-- Recorded data follows --

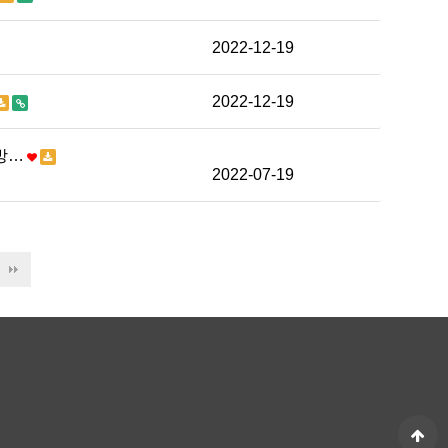
2022-12-19
2022-12-19
용방…
2022-07-19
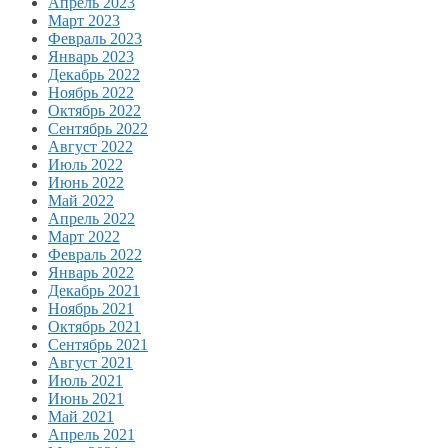
Апрель 2023
Март 2023
Февраль 2023
Январь 2023
Декабрь 2022
Ноябрь 2022
Октябрь 2022
Сентябрь 2022
Август 2022
Июль 2022
Июнь 2022
Май 2022
Апрель 2022
Март 2022
Февраль 2022
Январь 2022
Декабрь 2021
Ноябрь 2021
Октябрь 2021
Сентябрь 2021
Август 2021
Июль 2021
Июнь 2021
Май 2021
Апрель 2021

-- Recorded data concluded --

**What this task involves:**
Your answer must be the line containing "Январь 2022" through the last line above, copied exactly, with nothing added.

**Your solution:**
Январь 2022
Декабрь 2021
Ноябрь 2021
Октябрь 2021
Сентябрь 2021
Август 2021
Июль 2021
Июнь 2021
Май 2021
Апрель 2021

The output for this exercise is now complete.